▶ _WORK ITEM_: Could you reproduce the listing below with every "chart" swapped for "graph" and nothing else altered, omitting the pictures?

▶ _SUPPLIED RECORDS_:
☆ ☆ ☆ ☆ ☆ ☆ ☆

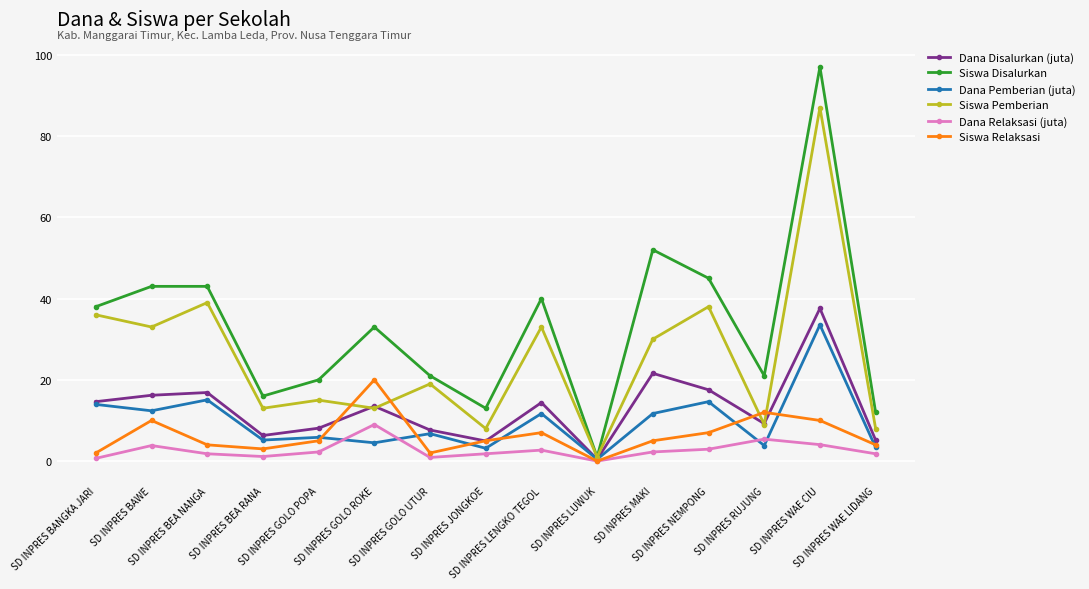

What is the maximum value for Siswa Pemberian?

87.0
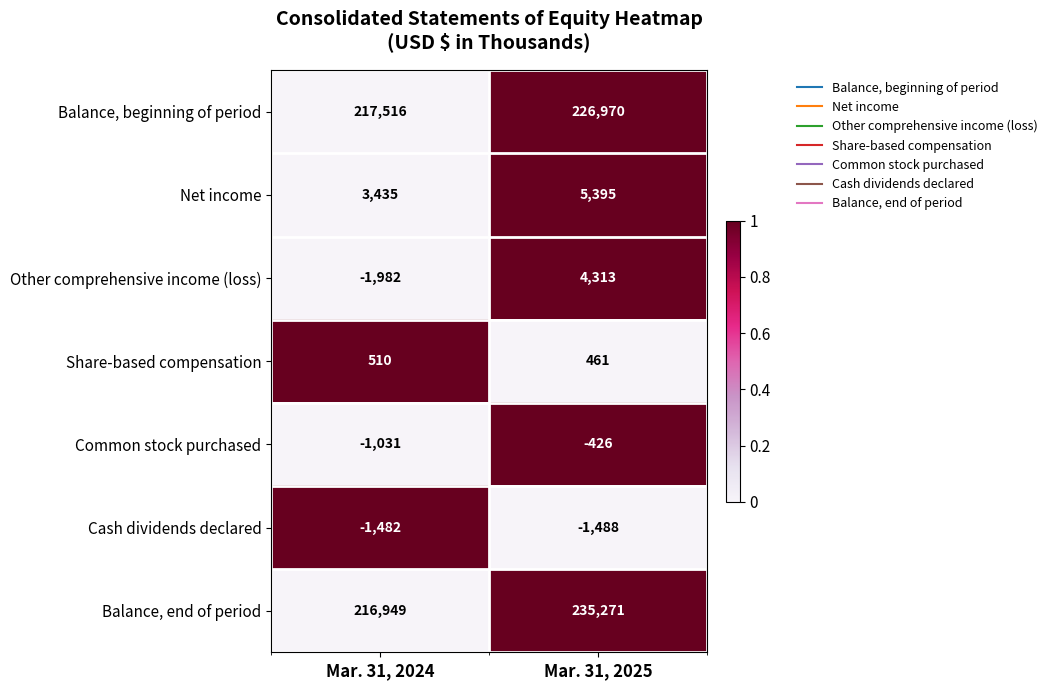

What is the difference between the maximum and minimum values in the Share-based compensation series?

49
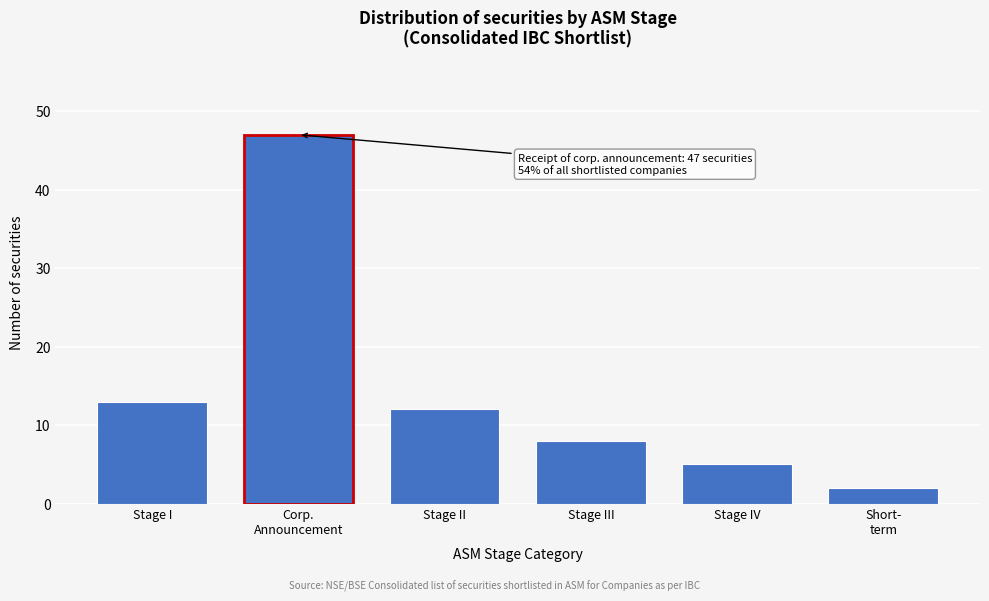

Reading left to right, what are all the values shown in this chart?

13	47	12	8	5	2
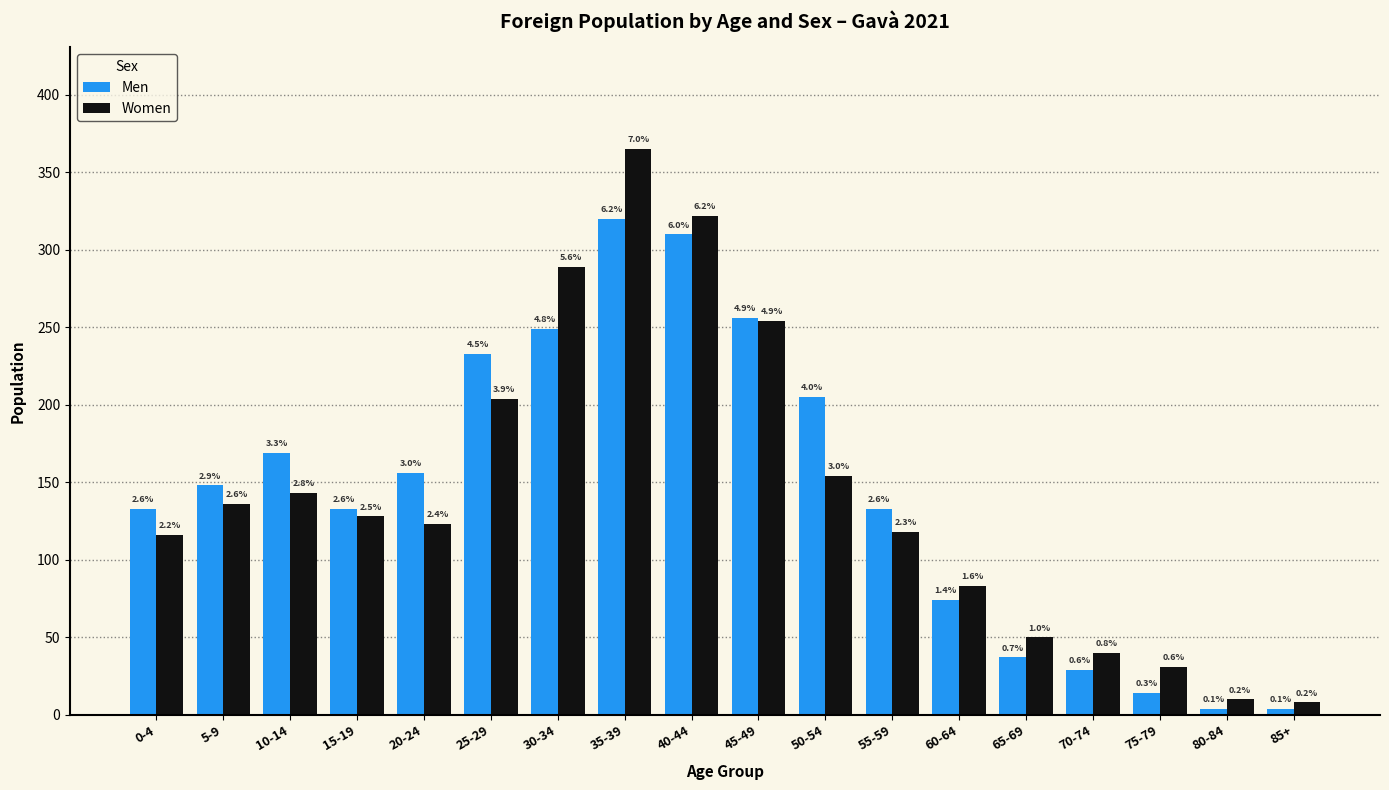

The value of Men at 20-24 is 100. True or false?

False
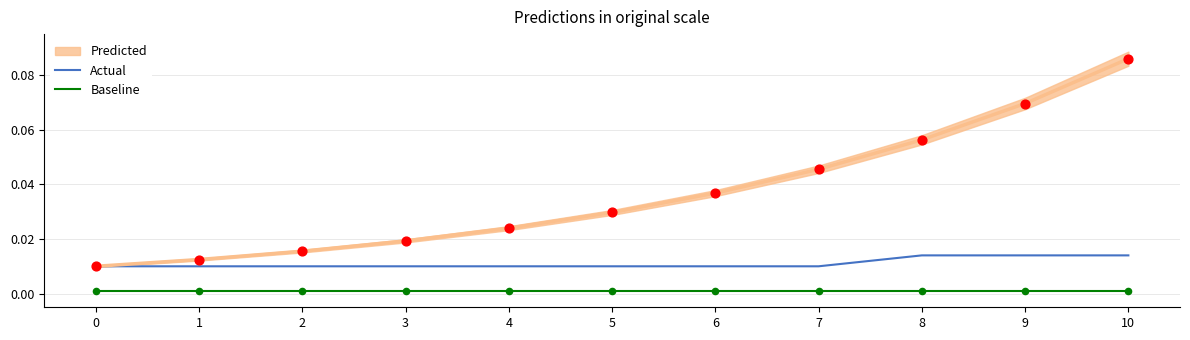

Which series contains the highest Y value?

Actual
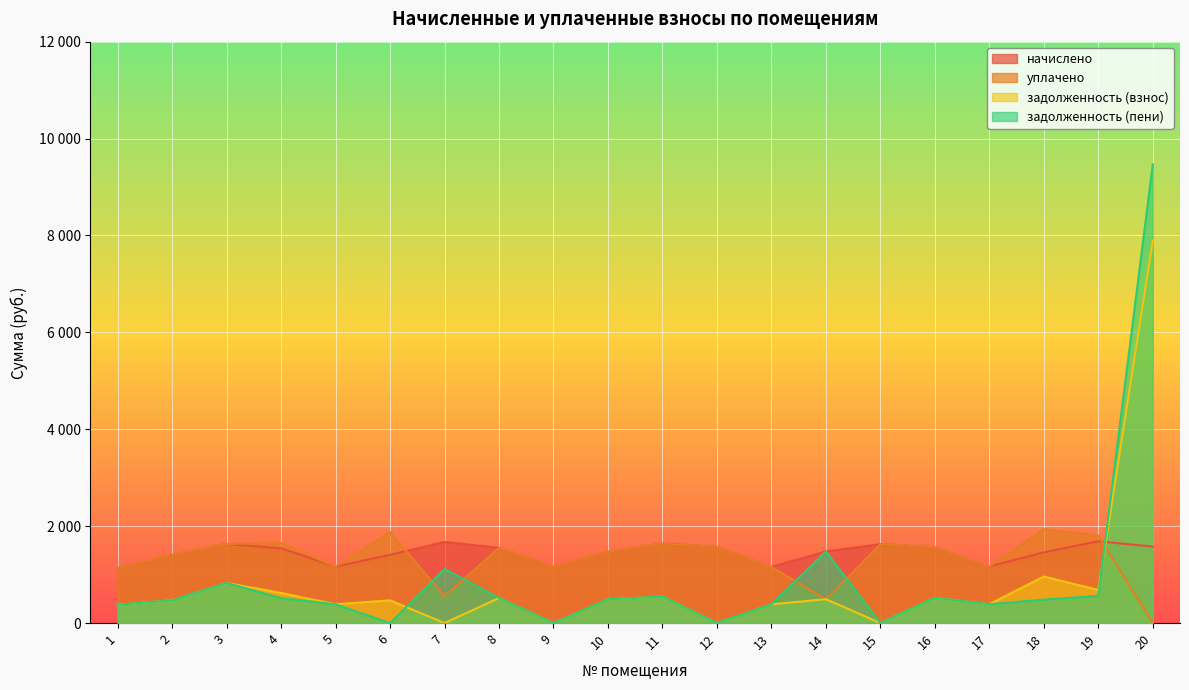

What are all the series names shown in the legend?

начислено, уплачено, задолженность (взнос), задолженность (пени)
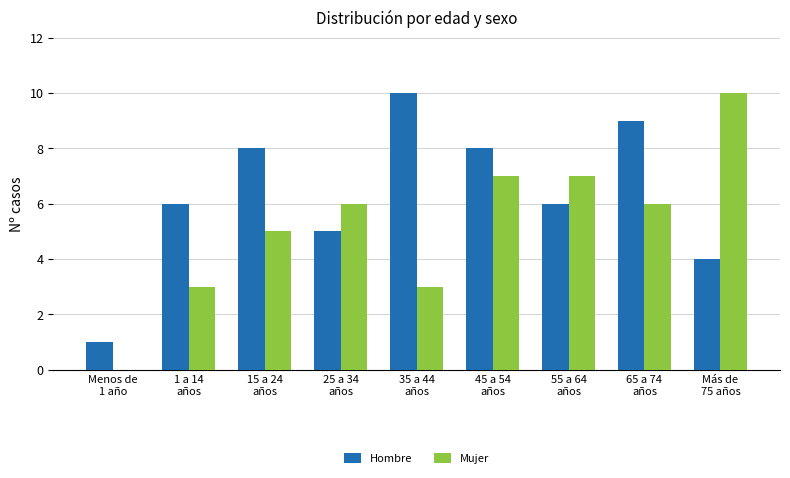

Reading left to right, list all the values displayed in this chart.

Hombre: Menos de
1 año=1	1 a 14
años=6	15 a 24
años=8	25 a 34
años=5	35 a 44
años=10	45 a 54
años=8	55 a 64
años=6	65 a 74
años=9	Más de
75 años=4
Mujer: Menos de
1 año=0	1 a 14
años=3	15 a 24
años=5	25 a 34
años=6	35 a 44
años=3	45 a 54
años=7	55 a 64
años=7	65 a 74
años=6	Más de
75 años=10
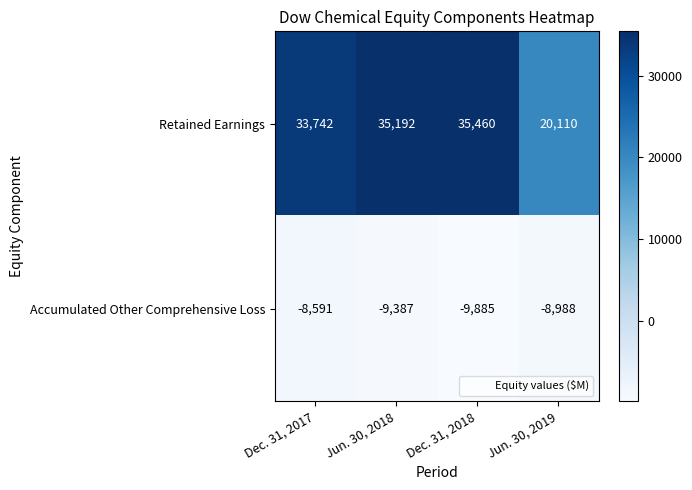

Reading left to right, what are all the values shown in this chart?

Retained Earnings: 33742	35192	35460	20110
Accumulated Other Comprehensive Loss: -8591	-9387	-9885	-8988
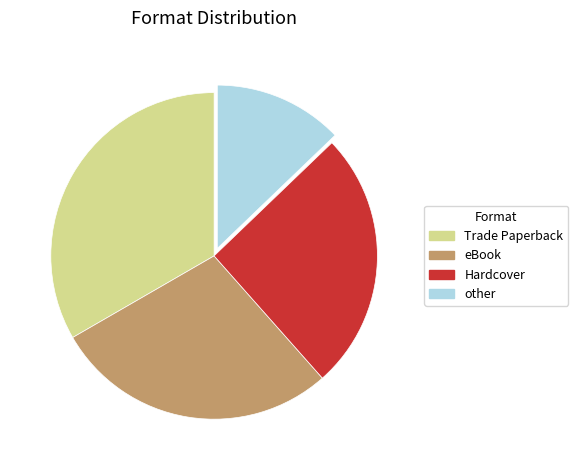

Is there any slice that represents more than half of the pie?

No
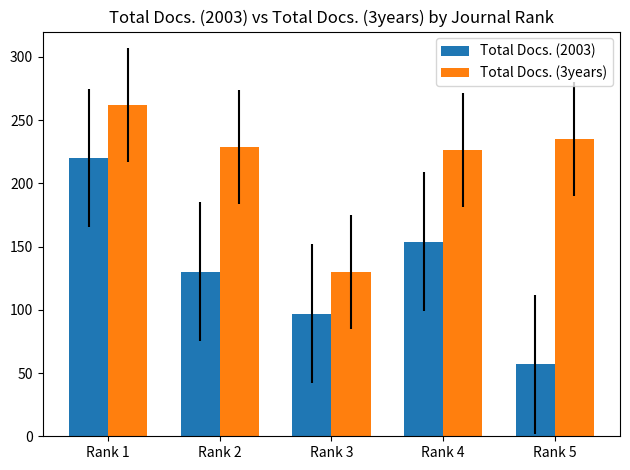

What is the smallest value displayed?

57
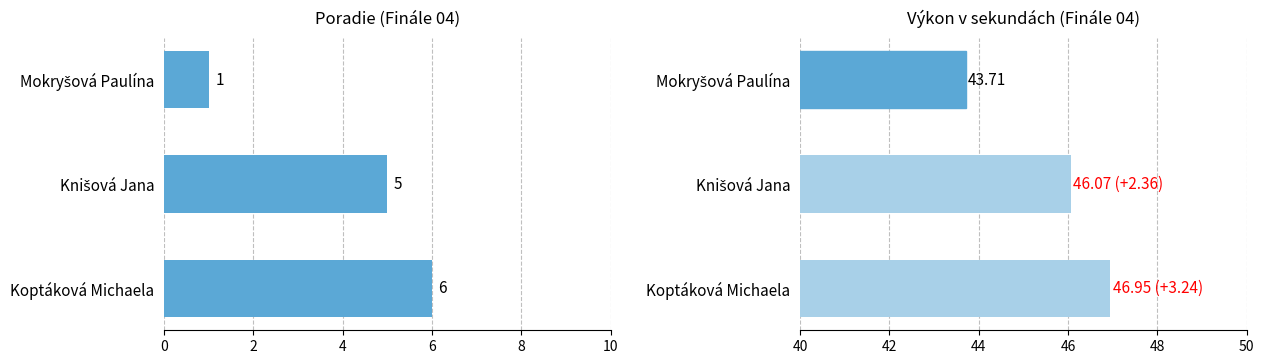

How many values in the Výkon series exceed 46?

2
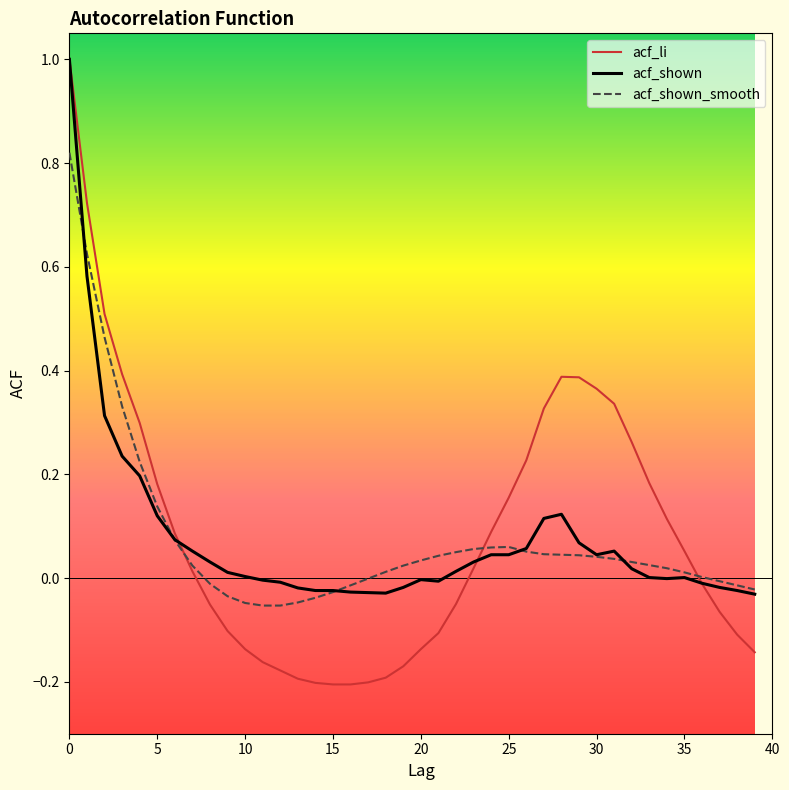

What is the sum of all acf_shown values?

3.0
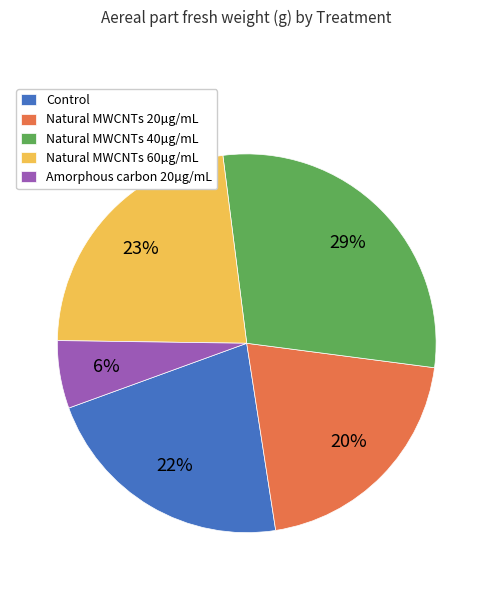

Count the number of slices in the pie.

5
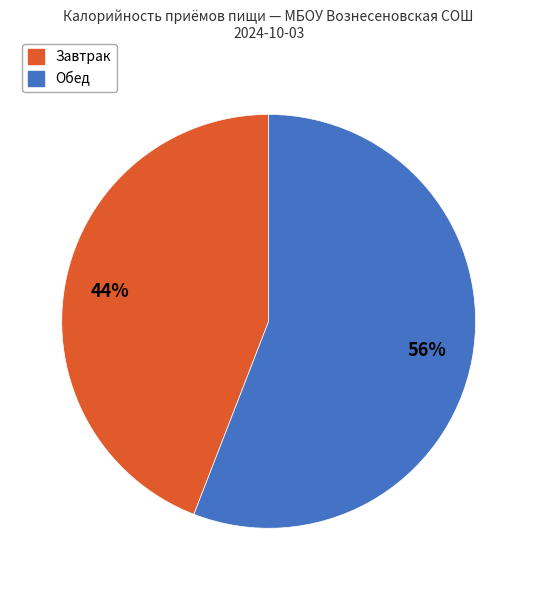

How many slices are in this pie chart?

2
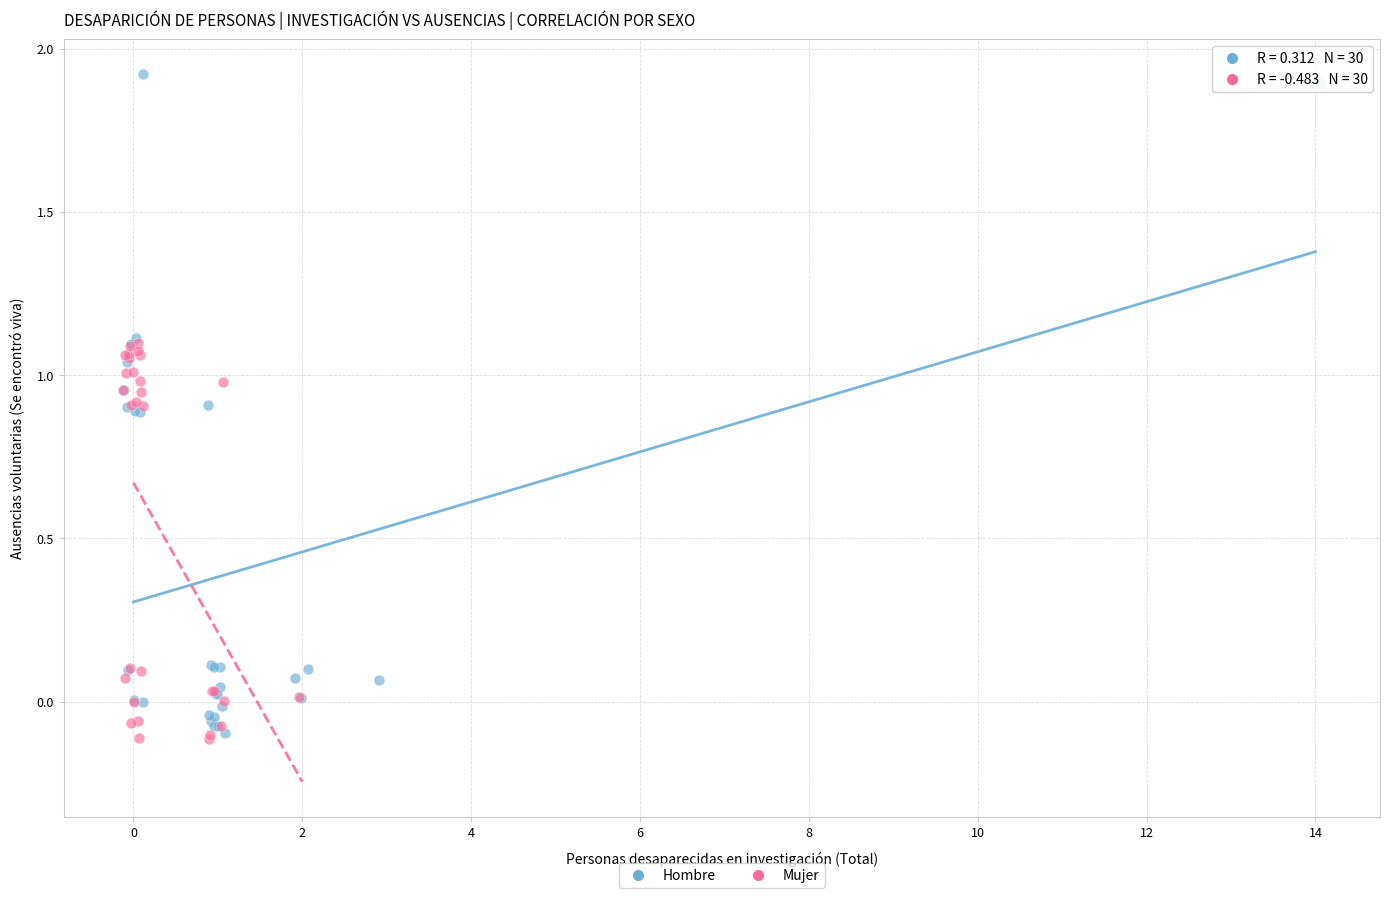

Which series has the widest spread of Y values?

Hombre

☆ ☆ ☆ ☆ ☆ ☆ ☆

▶ _OUTPUT OF THE TASK_:
What is the maximum value for Siswa Pemberian?

87.0

What is the difference between the maximum and minimum values in the Share-based compensation series?

49

Reading left to right, what are all the values shown in this graph?

13	47	12	8	5	2

The value of Men at 20-24 is 100. True or false?

False

Which series contains the highest Y value?

Actual

What are all the series names shown in the legend?

начислено, уплачено, задолженность (взнос), задолженность (пени)

Reading left to right, list all the values displayed in this graph.

Hombre: Menos de
1 año=1	1 a 14
años=6	15 a 24
años=8	25 a 34
años=5	35 a 44
años=10	45 a 54
años=8	55 a 64
años=6	65 a 74
años=9	Más de
75 años=4
Mujer: Menos de
1 año=0	1 a 14
años=3	15 a 24
años=5	25 a 34
años=6	35 a 44
años=3	45 a 54
años=7	55 a 64
años=7	65 a 74
años=6	Más de
75 años=10

Reading left to right, what are all the values shown in this graph?

Retained Earnings: 33742	35192	35460	20110
Accumulated Other Comprehensive Loss: -8591	-9387	-9885	-8988

Is there any slice that represents more than half of the pie?

No

What is the smallest value displayed?

57

How many values in the Výkon series exceed 46?

2

What is the sum of all acf_shown values?

3.0

Count the number of slices in the pie.

5

How many slices are in this pie graph?

2

Which series has the widest spread of Y values?

Hombre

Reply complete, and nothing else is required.